Этот наш разговор я часто вспоминал уже в Смирне.
Матери было очень тяжело отпускать меня, такого по ее мнению маленького, одного в чужой город, ей хотелось еще хоть на год оставить меня дома. Непредвиденный случай помог сбыться желанию матери. Мне предложили работу в соседней деревне Белеви. Там было поместье Мулы-эфенди, в котором теперь хозяйничали его сыновья Хусейн и Али. Это были добродушные парни, предпочитавшие веселую и праздную жизнь работе и занятиям политикой.
Они взяли управляющим в поместье хитрого грека Анестиса и сказали ему: «Ты бери на работу греков, они умеют делать деньги…» Анестису только это и нужно было. Он принялся хозяйничать в Белеви и в первую очередь отобрал лучших работников из Кыркындже. Они засевали поля, косили, собирали урожай маслин, ухаживали за скотом, работали в сыроварне, рубили лес.
Беи изредка наезжали в поместье с музыкантами и пестро одетыми женщинами, отпирали родительский дом, веселились несколько дней и уезжали. Перед отъездом, немножко протрезвившись, они подписывали, не проверяя, счета, которые подавал им Анестис. Но однажды Али-бей заинтересовался:
— Послушай, Анестис, ты сам пишешь все эти цифры?
— Сам, эфенди.
— Глупец, а почему бы тебе не взять в помощь писаря? Ведь ты и пропустить что-нибудь можешь, обсчитаться.
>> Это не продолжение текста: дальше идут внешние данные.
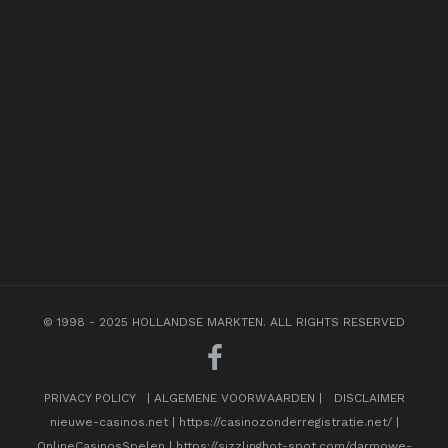
© 1998 - 2025 HOLLANDSE MARKTEN. ALL RIGHTS RESERVED
PRIVACY POLICY
|
ALGEMENE VOORWAARDEN
|
DISCLAIMER
nieuwe-casinos.net
|
https://casinozonderregistratie.net/
|
OnlineCasinosSpelen
|
https://sizzlinghot-spot.com/darmowe-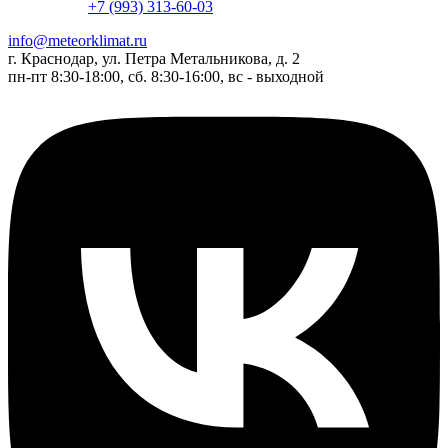
+7 (993) 313-60-03
info@meteorklimat.ru
г. Краснодар, ул. Петра Метальникова, д. 2
пн-пт 8:30-18:00, сб. 8:30-16:00, вс - выходной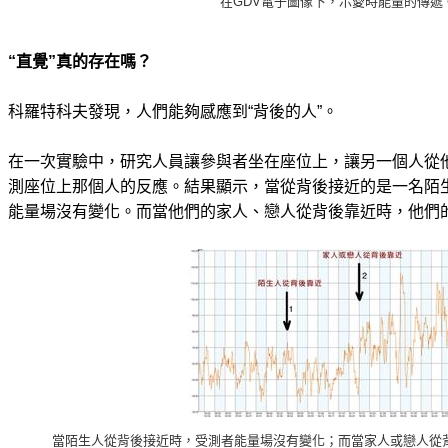
在GDV電子圖像下，示愛時能量的傳遞
“直覺”真的存在嗎？
科羅特科夫發現，人們能夠感應到“背後的人”。
在一次實驗中，研究人員讓參與者坐在座位上，讓另一個人從
測座位上那個人的反應。結果顯示，當從背後接近的是一名陌
能量場沒有變化。而當他們的家人、戀人從背後靠近時，他們
當陌生人從背後接近時，受測者能量場沒有變化；而當家人或戀人從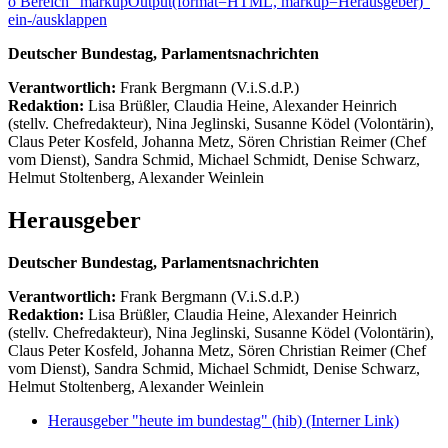
ö
Bereich "markupOutput(format=HTML, markup=Herausgeber)"
ein-/ausklappen
Deutscher Bundestag, Parlamentsnachrichten
Verantwortlich:
Frank Bergmann (V.i.S.d.P.)
Redaktion:
Lisa Brüßler, Claudia Heine, Alexander Heinrich
(stellv. Chefredakteur), Nina Jeglinski,
Susanne Ködel (Volontärin),
Claus Peter Kosfeld, Johanna Metz, Sören Christian Reimer (Chef
vom Dienst), Sandra Schmid, Michael Schmidt, Denise Schwarz,
Helmut Stoltenberg, Alexander Weinlein
Herausgeber
Deutscher Bundestag, Parlamentsnachrichten
Verantwortlich:
Frank Bergmann (V.i.S.d.P.)
Redaktion:
Lisa Brüßler, Claudia Heine, Alexander Heinrich
(stellv. Chefredakteur), Nina Jeglinski,
Susanne Ködel (Volontärin),
Claus Peter Kosfeld, Johanna Metz, Sören Christian Reimer (Chef
vom Dienst), Sandra Schmid, Michael Schmidt, Denise Schwarz,
Helmut Stoltenberg, Alexander Weinlein
Herausgeber "heute im bundestag" (hib)
(Interner Link)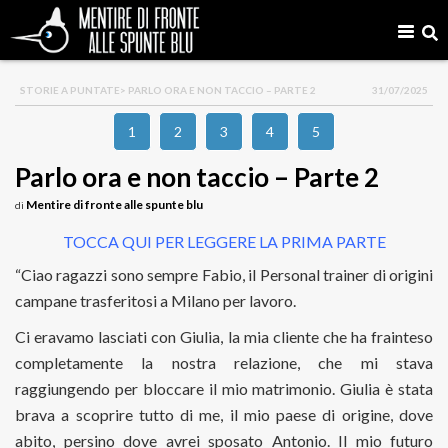
STORIE A PUNTATE
> PARLO ORA E NON TACCIO – PARTE 2
31/07/2025
1
2
3
4
5
Parlo ora e non taccio – Parte 2
Mentire di fronte alle spunte blu
di
TOCCA QUI PER LEGGERE LA PRIMA PARTE
“Ciao ragazzi sono sempre Fabio, il Personal trainer di origini
campane trasferitosi a Milano per lavoro.
Ci eravamo lasciati con Giulia, la mia cliente che ha frainteso
completamente la nostra relazione, che mi stava
raggiungendo per bloccare il mio matrimonio. Giulia è stata
brava a scoprire tutto di me, il mio paese di origine, dove
abito, persino dove avrei sposato Antonio. Il mio futuro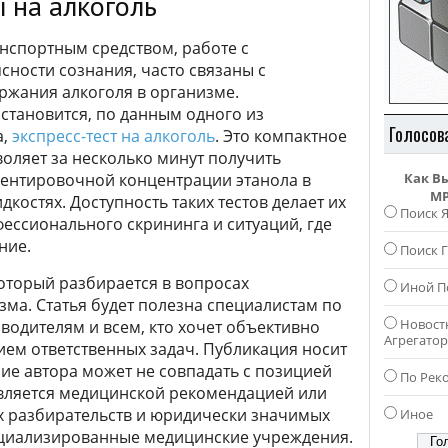
ы на алкоголь
нспортным средством, работе с
сности сознания, часто связаны с
жания алкоголя в организме.
становится, по данным одного из
Голосов
а,
экспресс-тест на алкоголь
. Это компактное
воляет за несколько минут получить
ентировочной концентрации этанола в
Как В
MP
остях. Доступность таких тестов делает их
Поиск 
ессионального скрининга и ситуаций, где
ние.
Поиск Г
оторый разбирается в вопросах
Иной П
зма. Статья будет полезна специалистам по
Новост
водителям и всем, кто хочет объективно
Агрегато
ием ответственных задач. Публикация носит
ие автора может не совпадать с позицией
По Рек
вляется медицинской рекомендацией или
х разбирательств и юридически значимых
Иное
циализированные медицинские учреждения.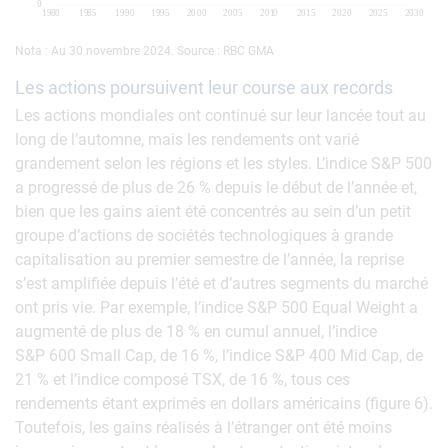
Nota : Au 30 novembre 2024. Source : RBC GMA
Les actions poursuivent leur course aux records
Les actions mondiales ont continué sur leur lancée tout au
long de l’automne, mais les rendements ont varié
grandement selon les régions et les styles. L’indice S&P 500
a progressé de plus de 26 % depuis le début de l’année et,
bien que les gains aient été concentrés au sein d’un petit
groupe d’actions de sociétés technologiques à grande
capitalisation au premier semestre de l’année, la reprise
s’est amplifiée depuis l’été et d’autres segments du marché
ont pris vie. Par exemple, l’indice S&P 500 Equal Weight a
augmenté de plus de 18 % en cumul annuel, l’indice
S&P 600 Small Cap, de 16 %, l’indice S&P 400 Mid Cap, de
21 % et l’indice composé TSX, de 16 %, tous ces
rendements étant exprimés en dollars américains (figure 6).
Toutefois, les gains réalisés à l’étranger ont été moins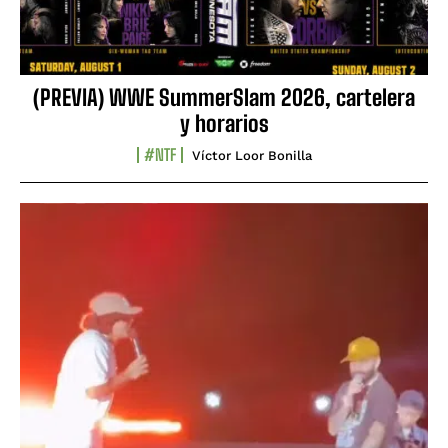
(PREVIA) WWE SummerSlam 2026, cartelera
y horarios
#NTF
Víctor Loor Bonilla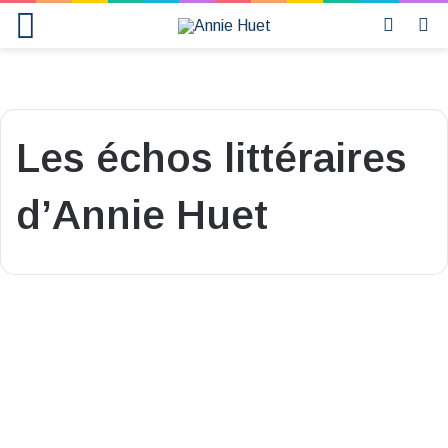
Menu
Switch 
R
Les échos littéraires
d’Annie Huet
[Vidéo]
La
rentrée
littéraire
by
Annie
Huet
8 octobre 2025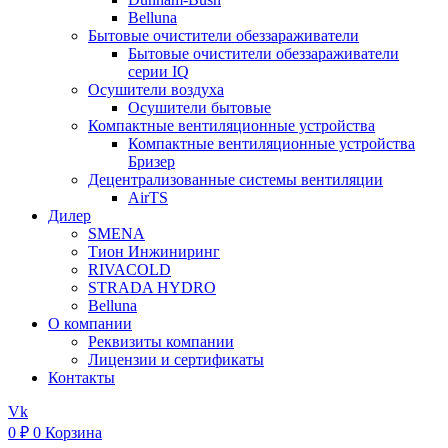
Belluna
Бытовые очистители обеззараживатели
Бытовые очистители обеззараживатели
серии IQ
Осушители воздуха
Осушители бытовые
Компактные вентиляционные устройства
Компактные вентиляционные устройства
Бризер
Децентрализованные системы вентиляции
AirTS
Дилер
SMENA
Тион Инжиниринг
RIVACOLD
STRADA HYDRO
Belluna
О компании
Реквизиты компании
Лицензии и сертификаты
Контакты
Vk
0
₽
0
Корзина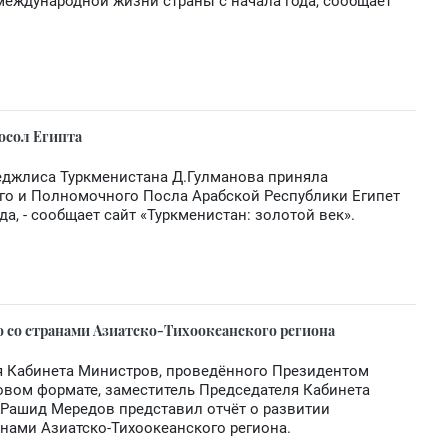
ждународной жизни страны с начала года, сообщает
осол Египта
еджлиса Туркменистана Д.Гулманова приняла
го и Полномочного Посла Арабской Республики Египет
, - сообщает сайт «Туркменистан: золотой век».
о со странами Азиатско-Тихоокеанского региона
ия Кабинета Министров, проведённого Президентом
ом формате, заместитель Председателя Кабинета
 Рашид Мередов представил отчёт о развитии
анами Азиатско-Тихоокеанского региона.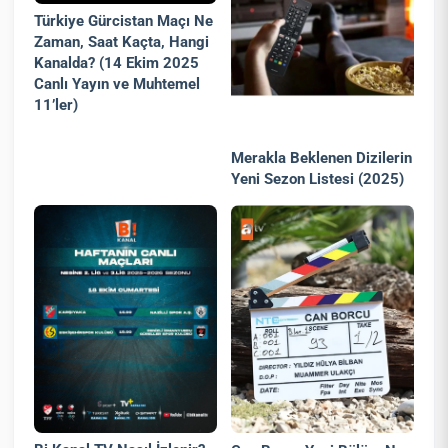
Türkiye Gürcistan Maçı Ne
Zaman, Saat Kaçta, Hangi
Kanalda? (14 Ekim 2025
Canlı Yayın ve Muhtemel
11’ler)
Merakla Beklenen Dizilerin
Yeni Sezon Listesi (2025)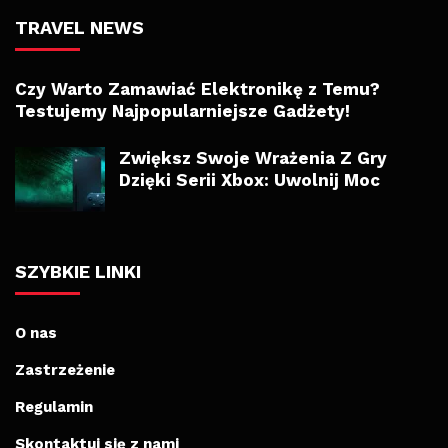
TRAVEL NEWS
Czy Warto Zamawiać Elektronikę z Temu?
Testujemy Najpopularniejsze Gadżety!
Zwiększ Swoje Wrażenia Z Gry
Dzięki Serii Xbox: Uwolnij Moc
SZYBKIE LINKI
O nas
Zastrzeżenie
Regulamin
Skontaktuj się z nami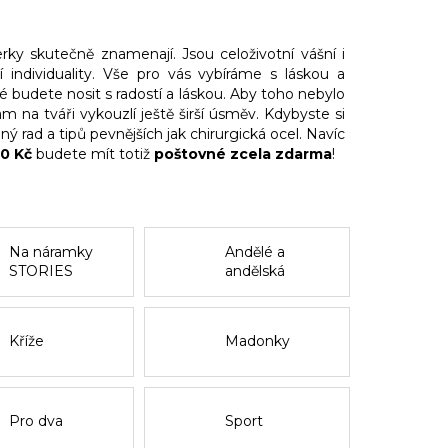
rky skutečně znamenají. Jsou celoživotní vášní i
ndividuality. Vše pro vás vybíráme s láskou a
ré budete nosit s radostí a láskou. Aby toho nebylo
ám na tváři vykouzlí ještě širší úsměv. Kdybyste si
ný rad a tipů pevnějších jak chirurgická ocel. Navíc
0 Kč
budete mít totiž
poštovné zcela zdarma
!
Na náramky
Andělé a
STORIES
andělská
křídla
Kříže
Madonky
Pro dva
Sport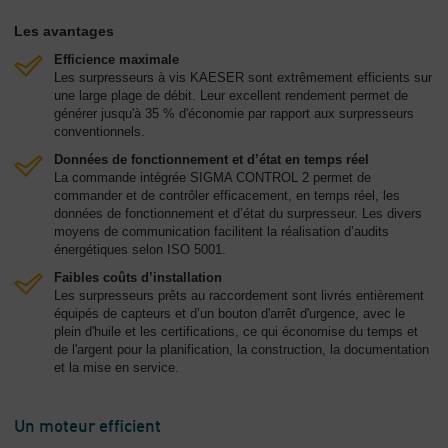
Les avantages
Efficience maximale
Les surpresseurs à vis KAESER sont extrêmement efficients sur
une large plage de débit. Leur excellent rendement permet de
générer jusqu'à 35 % d'économie par rapport aux surpresseurs
conventionnels.
Données de fonctionnement et d’état en temps réel
La commande intégrée SIGMA CONTROL 2 permet de
commander et de contrôler efficacement, en temps réel, les
données de fonctionnement et d’état du surpresseur. Les divers
moyens de communication facilitent la réalisation d’audits
énergétiques selon ISO 5001.
Faibles coûts d’installation
Les surpresseurs prêts au raccordement sont livrés entièrement
équipés de capteurs et d’un bouton d'arrêt d'urgence, avec le
plein d'huile et les certifications, ce qui économise du temps et
de l'argent pour la planification, la construction, la documentation
et la mise en service.
Un moteur efficient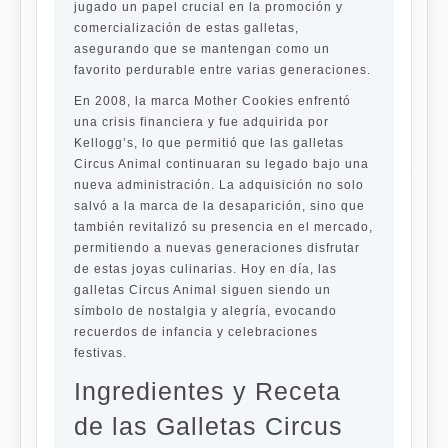
jugado un papel crucial en la promoción y
comercialización de estas galletas,
asegurando que se mantengan como un
favorito perdurable entre varias generaciones.
En 2008, la marca Mother Cookies enfrentó
una crisis financiera y fue adquirida por
Kellogg’s, lo que permitió que las galletas
Circus Animal continuaran su legado bajo una
nueva administración. La adquisición no solo
salvó a la marca de la desaparición, sino que
también revitalizó su presencia en el mercado,
permitiendo a nuevas generaciones disfrutar
de estas joyas culinarias. Hoy en día, las
galletas Circus Animal siguen siendo un
símbolo de nostalgia y alegría, evocando
recuerdos de infancia y celebraciones
festivas.
Ingredientes y Receta
de las Galletas Circus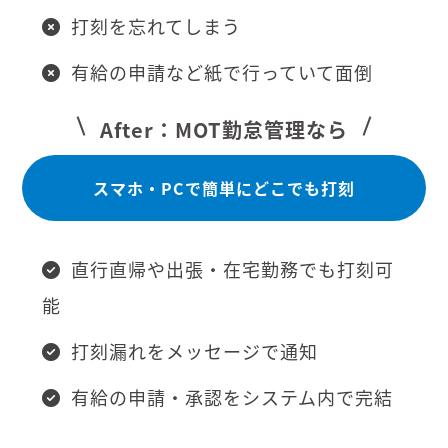
打刻を忘れてしまう
有給の申請など紙で行っていて面倒
After：MOT勤怠管理なら
スマホ・PCで簡単にどこでも打刻
直行直帰や出張・在宅勤務でも打刻可
能
打刻漏れをメッセージで通知
有給の申請・承認をシステム内で完結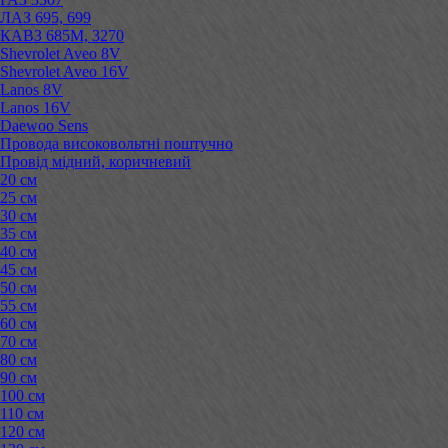
ЛАЗ 695, 699
КАВЗ 685М, 3270
Shevrolet Aveo 8V
Shevrolet Aveo 16V
Lanos 8V
Lanos 16V
Daewoo Sens
Провода високовольтні поштучно
Провід мідний, коричневий
20 см
25 см
30 см
35 см
40 см
45 см
50 см
55 см
60 см
70 см
80 см
90 см
100 см
110 см
120 см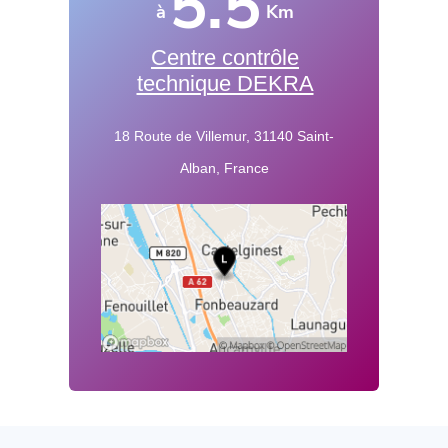
5.5
à
Km
Centre contrôle
technique DEKRA
18 Route de Villemur, 31140 Saint-
Alban, France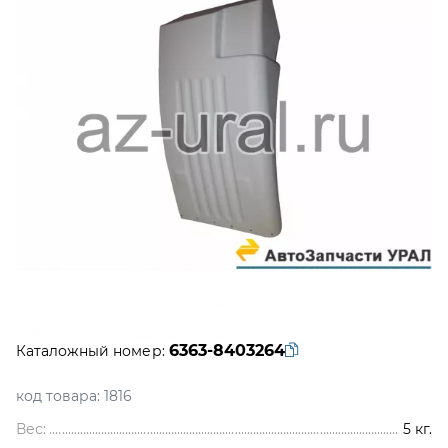
6363-8403264
Каталожный номер:
код товара:
1816
Вес:
5
кг.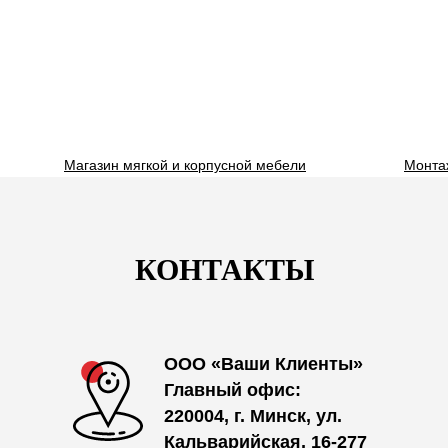
Магазин мягкой и корпусной мебели
Монта
КОНТАКТЫ
ООО «Ваши Клиенты»
Главный офис:
220004, г. Минск, ул.
Кальварийская, 16-277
Анестис воспринял эти слова как намек и заволновался, потому что руки у него были замараны. Он приехал в Кыркындже, явился к моему отцу и сказал:
— Я слышал, Димитрос, что твой сын Манолис хорошо разбирается в цифрах. Не пошлешь ли ты его ко мне на помощь в Белеви? И тебе будет выгодно. Али-бей собирается весь год прожить в поместье, я хочу привести в порядок свои книги.
Отец очень нуждался в деньгах, потому что его здорово надули торговцы при покупке у него изюма. И он согласился. Таким образом я вместо Смирны очутился в Белеви, утопающем в зелени лесов и тучных пашен.